* Exercise requirements
In the listing that follows, locate the line containing "Игровые обсуждения" and the line containing "Пользователи делятся своими". Retype exactly those two lines and every line between them, and nothing more.

[Exercise data Boundary: Start]

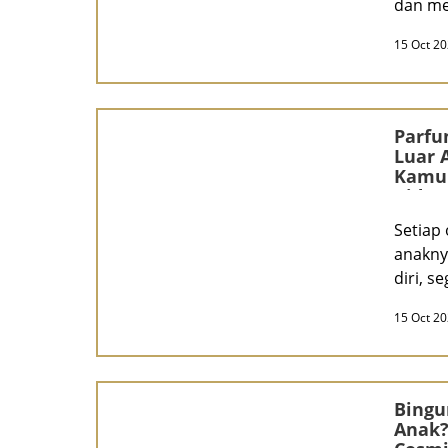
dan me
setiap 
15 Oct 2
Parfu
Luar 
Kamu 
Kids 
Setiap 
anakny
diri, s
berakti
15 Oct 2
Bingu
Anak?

[Exercise data Boundary: End]
[Exercise data Boundary: Start]

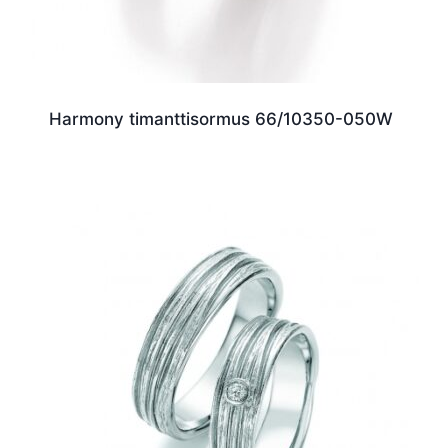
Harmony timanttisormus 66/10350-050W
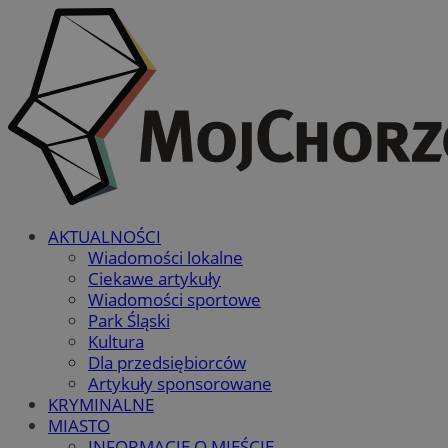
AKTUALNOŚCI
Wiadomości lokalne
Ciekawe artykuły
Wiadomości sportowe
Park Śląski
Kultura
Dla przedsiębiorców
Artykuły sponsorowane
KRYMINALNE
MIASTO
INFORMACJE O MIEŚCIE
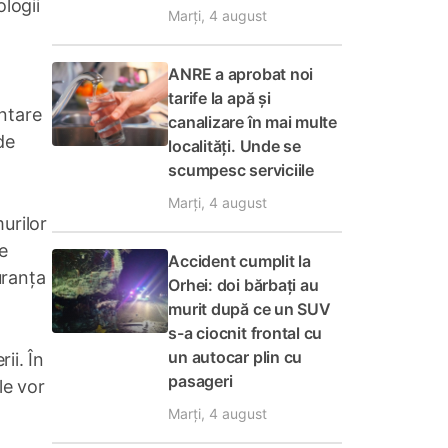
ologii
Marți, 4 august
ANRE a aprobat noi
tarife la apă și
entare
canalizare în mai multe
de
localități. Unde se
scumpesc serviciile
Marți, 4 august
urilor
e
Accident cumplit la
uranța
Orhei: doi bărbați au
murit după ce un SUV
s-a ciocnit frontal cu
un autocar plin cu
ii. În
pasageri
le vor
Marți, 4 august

[Exercise data Boundary: End]
[Exercise data Boundary: Start]

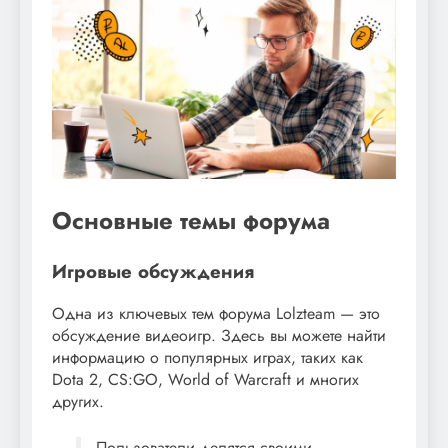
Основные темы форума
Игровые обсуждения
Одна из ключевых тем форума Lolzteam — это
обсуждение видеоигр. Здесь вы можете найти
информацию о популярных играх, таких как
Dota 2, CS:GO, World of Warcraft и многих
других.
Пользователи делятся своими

[Exercise data Boundary: End]

* Answer for the task
Игровые обсуждения
Одна из ключевых тем форума Lolzteam — это
обсуждение видеоигр. Здесь вы можете найти
информацию о популярных играх, таких как
Dota 2, CS:GO, World of Warcraft и многих
других.
Пользователи делятся своими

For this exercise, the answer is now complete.